◆ **EXERCISE AIM**
Pictures excluded, reproduce exactly the lines below from the one with "- Input replaces selection." through the one with "We're doing this", both included.
---------- INFORMATION GIVEN
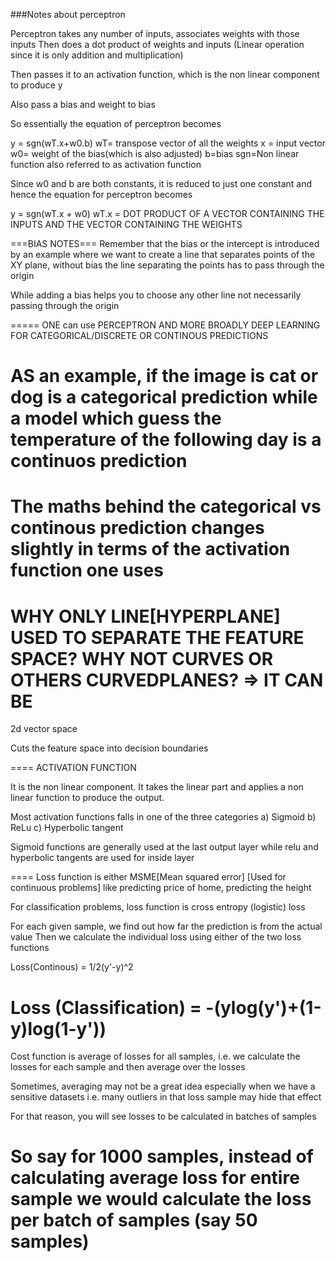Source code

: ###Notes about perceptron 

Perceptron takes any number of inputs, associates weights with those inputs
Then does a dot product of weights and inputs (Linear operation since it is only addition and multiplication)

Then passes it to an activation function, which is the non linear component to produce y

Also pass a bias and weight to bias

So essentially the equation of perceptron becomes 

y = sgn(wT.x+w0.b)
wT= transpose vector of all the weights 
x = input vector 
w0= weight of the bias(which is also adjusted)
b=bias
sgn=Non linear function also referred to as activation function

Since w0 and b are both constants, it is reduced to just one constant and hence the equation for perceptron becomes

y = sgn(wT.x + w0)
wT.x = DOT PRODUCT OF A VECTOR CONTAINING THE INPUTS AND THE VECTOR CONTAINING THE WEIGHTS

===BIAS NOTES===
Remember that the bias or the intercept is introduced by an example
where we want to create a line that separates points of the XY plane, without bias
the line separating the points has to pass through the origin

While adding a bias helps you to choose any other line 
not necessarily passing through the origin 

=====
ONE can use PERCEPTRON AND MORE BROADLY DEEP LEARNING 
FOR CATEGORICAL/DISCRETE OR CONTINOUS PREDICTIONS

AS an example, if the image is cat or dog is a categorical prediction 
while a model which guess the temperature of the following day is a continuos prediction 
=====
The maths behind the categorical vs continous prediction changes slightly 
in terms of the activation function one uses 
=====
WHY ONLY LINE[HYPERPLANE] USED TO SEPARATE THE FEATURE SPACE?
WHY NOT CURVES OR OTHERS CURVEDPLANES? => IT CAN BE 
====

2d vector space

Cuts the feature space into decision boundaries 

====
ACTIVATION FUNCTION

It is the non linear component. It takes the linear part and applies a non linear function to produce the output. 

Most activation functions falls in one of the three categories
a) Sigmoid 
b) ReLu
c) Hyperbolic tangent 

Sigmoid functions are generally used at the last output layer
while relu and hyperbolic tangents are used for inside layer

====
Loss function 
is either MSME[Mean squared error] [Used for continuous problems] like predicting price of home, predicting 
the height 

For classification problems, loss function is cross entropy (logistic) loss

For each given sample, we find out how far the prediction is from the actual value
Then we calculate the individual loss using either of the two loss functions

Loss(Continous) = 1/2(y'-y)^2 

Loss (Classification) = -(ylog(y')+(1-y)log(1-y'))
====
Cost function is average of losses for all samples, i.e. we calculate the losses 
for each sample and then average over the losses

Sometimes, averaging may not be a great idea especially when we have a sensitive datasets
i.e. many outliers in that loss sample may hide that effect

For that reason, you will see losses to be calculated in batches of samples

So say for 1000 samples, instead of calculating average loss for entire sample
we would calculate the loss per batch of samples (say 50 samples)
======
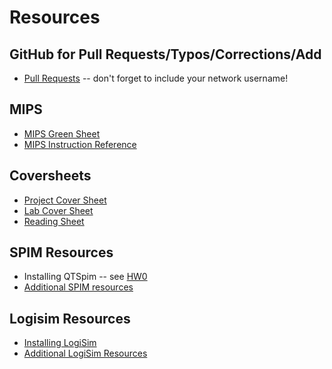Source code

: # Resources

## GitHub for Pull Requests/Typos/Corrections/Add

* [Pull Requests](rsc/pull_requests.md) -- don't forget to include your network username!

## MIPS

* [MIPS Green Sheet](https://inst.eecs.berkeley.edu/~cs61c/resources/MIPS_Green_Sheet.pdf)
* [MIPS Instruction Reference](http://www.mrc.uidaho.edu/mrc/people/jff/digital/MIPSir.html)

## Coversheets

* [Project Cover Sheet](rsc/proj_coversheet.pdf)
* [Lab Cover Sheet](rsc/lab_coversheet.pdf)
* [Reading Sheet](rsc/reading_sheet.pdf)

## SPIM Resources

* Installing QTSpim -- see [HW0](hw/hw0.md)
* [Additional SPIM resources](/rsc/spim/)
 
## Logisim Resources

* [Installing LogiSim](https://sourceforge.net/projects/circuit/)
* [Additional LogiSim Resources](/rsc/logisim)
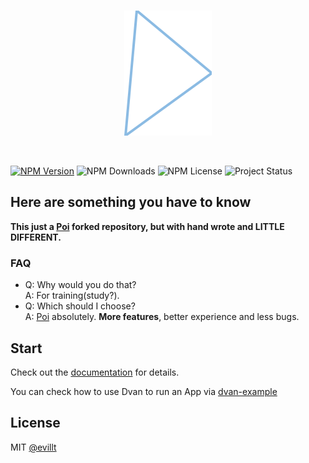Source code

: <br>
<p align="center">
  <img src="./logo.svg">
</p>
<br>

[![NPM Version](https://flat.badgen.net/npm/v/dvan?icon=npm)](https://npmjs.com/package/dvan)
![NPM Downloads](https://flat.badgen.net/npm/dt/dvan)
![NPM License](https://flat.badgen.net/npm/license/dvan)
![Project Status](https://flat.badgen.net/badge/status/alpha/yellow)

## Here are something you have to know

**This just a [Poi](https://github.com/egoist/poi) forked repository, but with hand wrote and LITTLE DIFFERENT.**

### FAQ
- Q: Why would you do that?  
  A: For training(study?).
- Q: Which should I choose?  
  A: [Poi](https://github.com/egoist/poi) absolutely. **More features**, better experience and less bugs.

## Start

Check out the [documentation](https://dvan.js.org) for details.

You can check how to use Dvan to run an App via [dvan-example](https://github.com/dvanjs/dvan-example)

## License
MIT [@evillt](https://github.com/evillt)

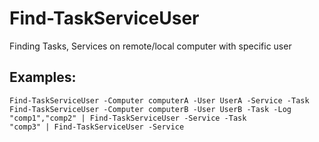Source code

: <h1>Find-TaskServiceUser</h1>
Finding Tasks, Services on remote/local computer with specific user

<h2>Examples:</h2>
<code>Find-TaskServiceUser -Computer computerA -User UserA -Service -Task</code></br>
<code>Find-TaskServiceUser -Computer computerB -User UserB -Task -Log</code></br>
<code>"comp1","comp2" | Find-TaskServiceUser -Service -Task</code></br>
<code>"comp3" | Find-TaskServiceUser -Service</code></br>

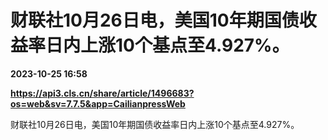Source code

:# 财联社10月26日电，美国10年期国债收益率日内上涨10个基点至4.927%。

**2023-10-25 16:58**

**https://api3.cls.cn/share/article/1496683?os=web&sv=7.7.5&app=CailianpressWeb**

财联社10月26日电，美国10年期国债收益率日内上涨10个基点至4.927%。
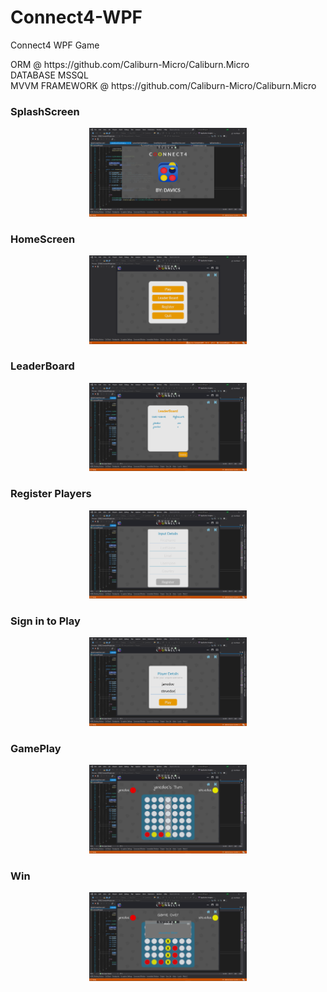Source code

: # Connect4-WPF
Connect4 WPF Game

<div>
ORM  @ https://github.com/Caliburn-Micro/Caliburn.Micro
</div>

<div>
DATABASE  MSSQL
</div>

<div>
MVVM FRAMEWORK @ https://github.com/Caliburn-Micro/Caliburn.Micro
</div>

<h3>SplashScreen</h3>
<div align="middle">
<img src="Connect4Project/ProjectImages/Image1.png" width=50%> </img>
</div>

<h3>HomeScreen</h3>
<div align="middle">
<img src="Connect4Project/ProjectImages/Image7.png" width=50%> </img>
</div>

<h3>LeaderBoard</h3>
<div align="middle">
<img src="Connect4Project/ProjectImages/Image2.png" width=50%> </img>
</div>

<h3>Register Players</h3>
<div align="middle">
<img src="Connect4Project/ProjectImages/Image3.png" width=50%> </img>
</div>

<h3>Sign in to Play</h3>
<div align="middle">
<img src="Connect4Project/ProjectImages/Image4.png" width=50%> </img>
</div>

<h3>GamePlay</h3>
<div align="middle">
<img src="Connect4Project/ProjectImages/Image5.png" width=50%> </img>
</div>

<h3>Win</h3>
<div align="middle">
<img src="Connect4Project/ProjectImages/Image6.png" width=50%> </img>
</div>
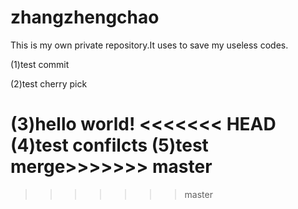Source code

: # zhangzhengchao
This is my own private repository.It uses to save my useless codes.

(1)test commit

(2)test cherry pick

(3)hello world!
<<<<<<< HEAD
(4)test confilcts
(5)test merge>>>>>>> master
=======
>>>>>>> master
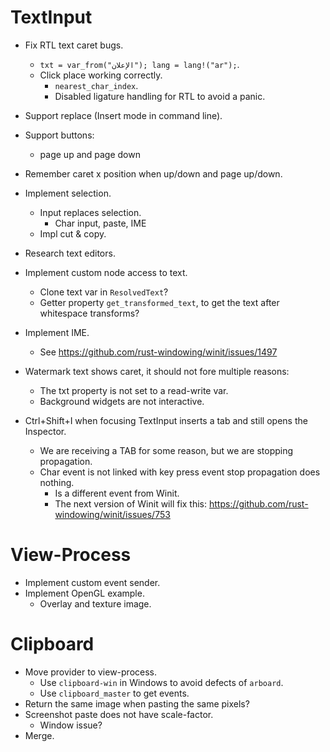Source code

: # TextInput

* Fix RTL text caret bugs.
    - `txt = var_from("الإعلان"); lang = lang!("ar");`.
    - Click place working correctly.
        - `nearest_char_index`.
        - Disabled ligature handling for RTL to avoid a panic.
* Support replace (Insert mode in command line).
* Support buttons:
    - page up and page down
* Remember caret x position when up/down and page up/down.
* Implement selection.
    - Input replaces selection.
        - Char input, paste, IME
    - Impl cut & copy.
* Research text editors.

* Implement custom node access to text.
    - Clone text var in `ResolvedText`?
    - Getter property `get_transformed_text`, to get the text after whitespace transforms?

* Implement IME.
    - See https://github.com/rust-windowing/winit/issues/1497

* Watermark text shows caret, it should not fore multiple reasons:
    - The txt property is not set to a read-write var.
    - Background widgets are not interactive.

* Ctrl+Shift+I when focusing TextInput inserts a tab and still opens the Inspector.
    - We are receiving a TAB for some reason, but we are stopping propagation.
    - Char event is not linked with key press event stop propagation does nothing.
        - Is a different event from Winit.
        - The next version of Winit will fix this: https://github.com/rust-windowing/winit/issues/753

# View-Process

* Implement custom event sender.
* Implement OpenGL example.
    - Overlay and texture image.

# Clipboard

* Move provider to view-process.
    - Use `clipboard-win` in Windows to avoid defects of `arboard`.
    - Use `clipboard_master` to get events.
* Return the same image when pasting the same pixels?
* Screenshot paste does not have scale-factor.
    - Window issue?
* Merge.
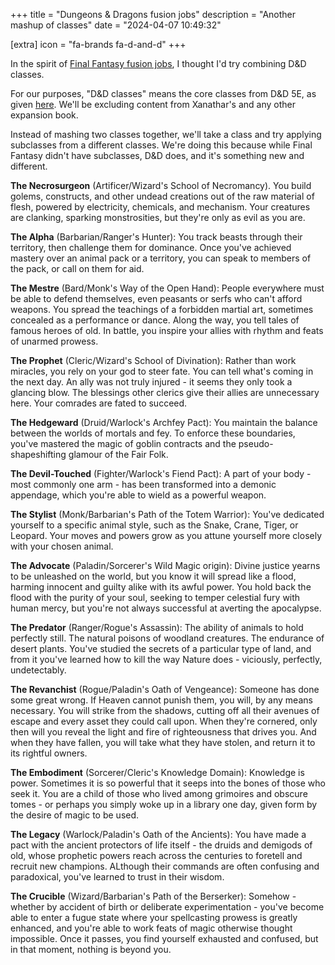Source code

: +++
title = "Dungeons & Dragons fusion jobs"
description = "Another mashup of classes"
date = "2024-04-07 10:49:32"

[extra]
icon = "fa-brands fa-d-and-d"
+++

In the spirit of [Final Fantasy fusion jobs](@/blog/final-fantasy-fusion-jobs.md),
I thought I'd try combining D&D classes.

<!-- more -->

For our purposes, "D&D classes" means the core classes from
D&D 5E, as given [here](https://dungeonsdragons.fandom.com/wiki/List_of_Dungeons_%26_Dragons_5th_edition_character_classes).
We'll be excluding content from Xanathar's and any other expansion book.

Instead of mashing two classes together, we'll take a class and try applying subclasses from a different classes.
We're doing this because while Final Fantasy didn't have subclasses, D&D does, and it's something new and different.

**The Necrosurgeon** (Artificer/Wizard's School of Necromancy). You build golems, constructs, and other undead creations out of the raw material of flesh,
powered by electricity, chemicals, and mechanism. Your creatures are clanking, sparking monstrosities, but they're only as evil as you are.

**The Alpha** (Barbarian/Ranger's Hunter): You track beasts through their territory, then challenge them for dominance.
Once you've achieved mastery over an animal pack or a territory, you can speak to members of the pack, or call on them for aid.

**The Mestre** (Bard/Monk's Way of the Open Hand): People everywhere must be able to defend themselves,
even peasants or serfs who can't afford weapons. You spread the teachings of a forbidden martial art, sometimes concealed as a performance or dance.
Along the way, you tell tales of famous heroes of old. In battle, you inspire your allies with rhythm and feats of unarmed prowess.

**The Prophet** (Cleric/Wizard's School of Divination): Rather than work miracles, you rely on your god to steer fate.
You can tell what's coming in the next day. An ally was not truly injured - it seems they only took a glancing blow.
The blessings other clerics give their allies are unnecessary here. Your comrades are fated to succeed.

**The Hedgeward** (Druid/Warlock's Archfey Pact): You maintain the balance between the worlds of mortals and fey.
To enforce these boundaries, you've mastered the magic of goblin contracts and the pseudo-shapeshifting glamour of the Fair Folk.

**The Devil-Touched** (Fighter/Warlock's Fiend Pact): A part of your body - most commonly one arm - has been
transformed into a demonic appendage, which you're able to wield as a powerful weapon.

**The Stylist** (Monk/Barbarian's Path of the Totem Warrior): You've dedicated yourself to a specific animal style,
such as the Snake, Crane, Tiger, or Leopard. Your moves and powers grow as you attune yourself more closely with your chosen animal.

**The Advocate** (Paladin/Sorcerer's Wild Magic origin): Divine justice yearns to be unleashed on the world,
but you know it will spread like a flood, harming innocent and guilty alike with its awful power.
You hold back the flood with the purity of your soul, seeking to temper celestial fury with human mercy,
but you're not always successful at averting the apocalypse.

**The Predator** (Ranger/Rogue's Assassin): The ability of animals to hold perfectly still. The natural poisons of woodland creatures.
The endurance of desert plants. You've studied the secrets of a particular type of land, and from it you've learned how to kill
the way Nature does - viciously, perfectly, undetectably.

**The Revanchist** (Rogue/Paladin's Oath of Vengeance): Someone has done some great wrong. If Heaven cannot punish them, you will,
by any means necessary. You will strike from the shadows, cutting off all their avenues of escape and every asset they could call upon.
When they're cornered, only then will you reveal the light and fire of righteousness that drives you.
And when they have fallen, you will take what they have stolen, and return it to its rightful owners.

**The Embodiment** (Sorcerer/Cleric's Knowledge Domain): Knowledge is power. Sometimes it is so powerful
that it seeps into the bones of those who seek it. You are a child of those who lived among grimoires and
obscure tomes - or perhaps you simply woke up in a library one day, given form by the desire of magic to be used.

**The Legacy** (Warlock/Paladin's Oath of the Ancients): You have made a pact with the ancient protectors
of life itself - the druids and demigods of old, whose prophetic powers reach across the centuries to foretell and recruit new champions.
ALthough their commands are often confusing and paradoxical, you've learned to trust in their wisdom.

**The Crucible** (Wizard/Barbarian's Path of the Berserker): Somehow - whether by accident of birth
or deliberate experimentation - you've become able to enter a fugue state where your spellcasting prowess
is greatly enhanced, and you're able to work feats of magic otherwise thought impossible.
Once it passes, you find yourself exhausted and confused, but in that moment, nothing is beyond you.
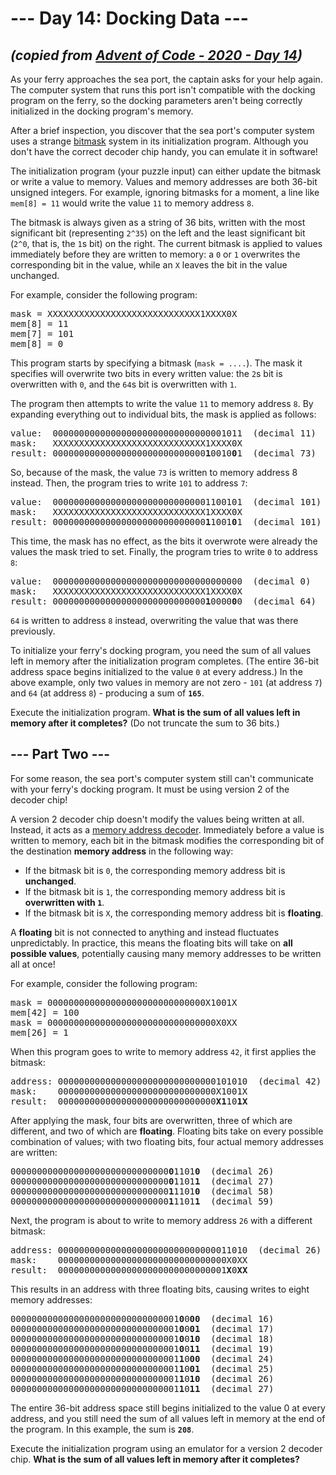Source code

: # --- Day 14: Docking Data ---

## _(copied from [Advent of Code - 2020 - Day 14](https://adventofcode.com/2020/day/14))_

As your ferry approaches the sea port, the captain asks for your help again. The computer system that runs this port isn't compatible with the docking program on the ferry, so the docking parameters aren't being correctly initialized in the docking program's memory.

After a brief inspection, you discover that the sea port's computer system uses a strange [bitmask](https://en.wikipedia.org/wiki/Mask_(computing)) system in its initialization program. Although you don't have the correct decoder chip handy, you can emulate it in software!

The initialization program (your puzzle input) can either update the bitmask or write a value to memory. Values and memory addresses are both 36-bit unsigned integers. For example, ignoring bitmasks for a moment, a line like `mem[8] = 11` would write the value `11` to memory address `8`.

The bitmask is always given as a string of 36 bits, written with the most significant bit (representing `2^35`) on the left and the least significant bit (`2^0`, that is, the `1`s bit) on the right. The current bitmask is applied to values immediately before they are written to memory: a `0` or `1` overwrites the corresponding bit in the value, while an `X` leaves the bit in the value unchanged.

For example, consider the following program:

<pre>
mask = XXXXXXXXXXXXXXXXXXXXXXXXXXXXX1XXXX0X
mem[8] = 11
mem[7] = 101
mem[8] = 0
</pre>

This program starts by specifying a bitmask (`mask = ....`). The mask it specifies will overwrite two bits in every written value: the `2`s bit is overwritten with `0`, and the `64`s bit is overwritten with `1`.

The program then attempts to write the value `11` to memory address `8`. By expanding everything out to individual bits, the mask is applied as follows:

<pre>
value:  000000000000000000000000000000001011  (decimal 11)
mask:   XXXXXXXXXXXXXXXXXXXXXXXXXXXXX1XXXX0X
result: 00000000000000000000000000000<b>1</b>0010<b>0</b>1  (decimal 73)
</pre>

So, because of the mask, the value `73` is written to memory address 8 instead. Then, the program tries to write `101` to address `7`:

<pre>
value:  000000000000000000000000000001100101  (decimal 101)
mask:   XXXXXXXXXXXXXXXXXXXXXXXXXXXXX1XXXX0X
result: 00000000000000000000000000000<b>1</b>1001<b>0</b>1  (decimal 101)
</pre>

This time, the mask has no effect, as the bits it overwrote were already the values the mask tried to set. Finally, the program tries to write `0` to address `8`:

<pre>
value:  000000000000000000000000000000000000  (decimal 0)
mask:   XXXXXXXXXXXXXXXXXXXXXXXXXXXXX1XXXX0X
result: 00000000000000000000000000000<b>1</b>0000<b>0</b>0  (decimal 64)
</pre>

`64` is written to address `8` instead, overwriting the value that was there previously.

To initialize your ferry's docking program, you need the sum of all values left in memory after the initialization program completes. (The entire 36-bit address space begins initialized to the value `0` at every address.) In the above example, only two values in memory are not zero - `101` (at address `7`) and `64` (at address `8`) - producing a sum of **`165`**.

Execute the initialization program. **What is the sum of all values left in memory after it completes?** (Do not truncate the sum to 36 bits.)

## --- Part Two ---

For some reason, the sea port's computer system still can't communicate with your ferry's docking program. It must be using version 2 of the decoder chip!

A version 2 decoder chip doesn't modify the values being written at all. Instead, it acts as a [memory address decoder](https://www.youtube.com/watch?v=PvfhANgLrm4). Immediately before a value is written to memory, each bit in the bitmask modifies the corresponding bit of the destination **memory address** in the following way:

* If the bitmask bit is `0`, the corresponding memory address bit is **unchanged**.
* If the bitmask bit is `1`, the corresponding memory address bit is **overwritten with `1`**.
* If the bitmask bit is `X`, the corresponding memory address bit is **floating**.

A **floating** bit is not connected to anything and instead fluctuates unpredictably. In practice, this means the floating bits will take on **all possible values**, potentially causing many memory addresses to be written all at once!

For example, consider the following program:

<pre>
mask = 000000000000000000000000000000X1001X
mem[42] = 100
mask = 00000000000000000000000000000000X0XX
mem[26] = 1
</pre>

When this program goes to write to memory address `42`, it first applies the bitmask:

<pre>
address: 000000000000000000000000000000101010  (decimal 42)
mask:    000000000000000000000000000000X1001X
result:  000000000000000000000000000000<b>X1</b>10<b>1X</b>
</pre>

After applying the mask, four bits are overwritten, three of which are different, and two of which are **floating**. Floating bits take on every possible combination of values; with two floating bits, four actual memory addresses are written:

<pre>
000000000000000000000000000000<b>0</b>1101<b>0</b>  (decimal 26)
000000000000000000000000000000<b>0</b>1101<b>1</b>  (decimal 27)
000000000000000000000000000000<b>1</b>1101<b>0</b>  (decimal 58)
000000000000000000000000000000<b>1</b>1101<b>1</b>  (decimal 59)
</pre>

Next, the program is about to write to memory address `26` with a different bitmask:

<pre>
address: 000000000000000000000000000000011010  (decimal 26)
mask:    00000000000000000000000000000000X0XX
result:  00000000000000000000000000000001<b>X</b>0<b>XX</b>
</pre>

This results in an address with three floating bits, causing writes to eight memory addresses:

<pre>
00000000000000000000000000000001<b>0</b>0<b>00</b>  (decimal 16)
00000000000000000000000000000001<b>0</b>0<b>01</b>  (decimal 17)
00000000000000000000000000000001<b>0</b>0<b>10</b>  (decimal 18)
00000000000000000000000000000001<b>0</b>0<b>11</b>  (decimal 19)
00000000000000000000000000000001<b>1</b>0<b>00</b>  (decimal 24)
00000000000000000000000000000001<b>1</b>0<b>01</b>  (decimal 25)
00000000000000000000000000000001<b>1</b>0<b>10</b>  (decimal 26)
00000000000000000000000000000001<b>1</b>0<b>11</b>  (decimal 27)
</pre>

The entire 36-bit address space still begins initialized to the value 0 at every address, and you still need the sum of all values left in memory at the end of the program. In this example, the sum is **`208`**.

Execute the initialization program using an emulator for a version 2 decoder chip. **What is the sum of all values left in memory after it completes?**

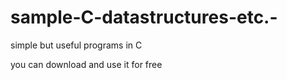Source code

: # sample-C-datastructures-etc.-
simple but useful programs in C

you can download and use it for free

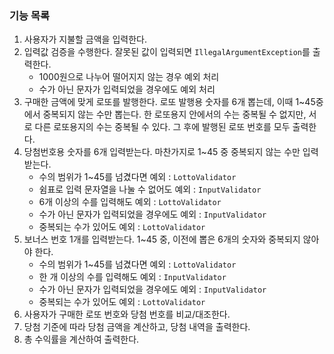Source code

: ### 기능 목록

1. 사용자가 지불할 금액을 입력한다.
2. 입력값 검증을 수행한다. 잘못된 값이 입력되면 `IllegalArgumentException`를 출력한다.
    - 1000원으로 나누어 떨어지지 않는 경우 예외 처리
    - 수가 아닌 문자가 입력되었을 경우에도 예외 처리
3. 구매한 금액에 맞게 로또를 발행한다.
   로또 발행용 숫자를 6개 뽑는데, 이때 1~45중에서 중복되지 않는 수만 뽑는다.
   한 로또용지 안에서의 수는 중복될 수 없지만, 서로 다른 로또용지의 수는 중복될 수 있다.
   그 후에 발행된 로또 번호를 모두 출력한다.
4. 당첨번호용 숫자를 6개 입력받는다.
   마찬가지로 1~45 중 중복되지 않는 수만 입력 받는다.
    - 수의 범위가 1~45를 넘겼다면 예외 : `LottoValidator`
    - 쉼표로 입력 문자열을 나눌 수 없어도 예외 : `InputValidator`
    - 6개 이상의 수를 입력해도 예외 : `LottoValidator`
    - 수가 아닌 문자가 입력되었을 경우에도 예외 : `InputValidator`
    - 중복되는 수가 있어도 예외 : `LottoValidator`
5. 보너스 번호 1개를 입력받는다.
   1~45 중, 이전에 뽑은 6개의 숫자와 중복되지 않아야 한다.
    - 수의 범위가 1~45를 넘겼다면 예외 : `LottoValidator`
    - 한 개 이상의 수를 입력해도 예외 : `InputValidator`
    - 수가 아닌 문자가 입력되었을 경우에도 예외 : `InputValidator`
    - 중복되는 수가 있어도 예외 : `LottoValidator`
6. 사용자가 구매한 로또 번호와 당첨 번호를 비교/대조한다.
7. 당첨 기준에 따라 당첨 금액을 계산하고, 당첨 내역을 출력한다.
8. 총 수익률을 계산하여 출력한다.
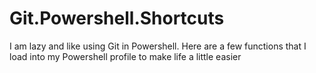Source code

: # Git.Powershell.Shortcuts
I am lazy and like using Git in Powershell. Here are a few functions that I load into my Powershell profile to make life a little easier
--------------------
◆ **ANSWER**
    - Input replaces selection.
        - Char input, paste, IME
    - Impl cut & copy.
* Research text editors.

* Implement custom node access to text.
    - Clone text var in `ResolvedText`?
    - Getter property `get_transformed_text`, to get the text after whitespace transforms?

* Implement IME.
    - See https://github.com/rust-windowing/winit/issues/1497

* Watermark text shows caret, it should not fore multiple reasons:
    - The txt property is not set to a read-write var.
    - Background widgets are not interactive.

* Ctrl+Shift+I when focusing TextInput inserts a tab and still opens the Inspector.
    - We are receiving a TAB for some reason, but we are stopping propagation.
    - Char event is not linked with key press event stop propagation does nothing.
        - Is a different event from Winit.
        - The next version of Winit will fix this: https://github.com/rust-windowing/winit/issues/753

# View-Process

* Implement custom event sender.
* Implement OpenGL example.
    - Overlay and texture image.

# Clipboard

* Move provider to view-process.
    - Use `clipboard-win` in Windows to avoid defects of `arboard`.
    - Use `clipboard_master` to get events.
* Return the same image when pasting the same pixels?
* Screenshot paste does not have scale-factor.
    - Window issue?
* Merge.
Source code

: +++
title = "Dungeons & Dragons fusion jobs"
description = "Another mashup of classes"
date = "2024-04-07 10:49:32"

[extra]
icon = "fa-brands fa-d-and-d"
+++

In the spirit of [Final Fantasy fusion jobs](@/blog/final-fantasy-fusion-jobs.md),
I thought I'd try combining D&D classes.

<!-- more -->

For our purposes, "D&D classes" means the core classes from
D&D 5E, as given [here](https://dungeonsdragons.fandom.com/wiki/List_of_Dungeons_%26_Dragons_5th_edition_character_classes).
We'll be excluding content from Xanathar's and any other expansion book.

Instead of mashing two classes together, we'll take a class and try applying subclasses from a different classes.
We're doing this because while Final Fantasy didn't have subclasses, D&D does, and it's something new and different.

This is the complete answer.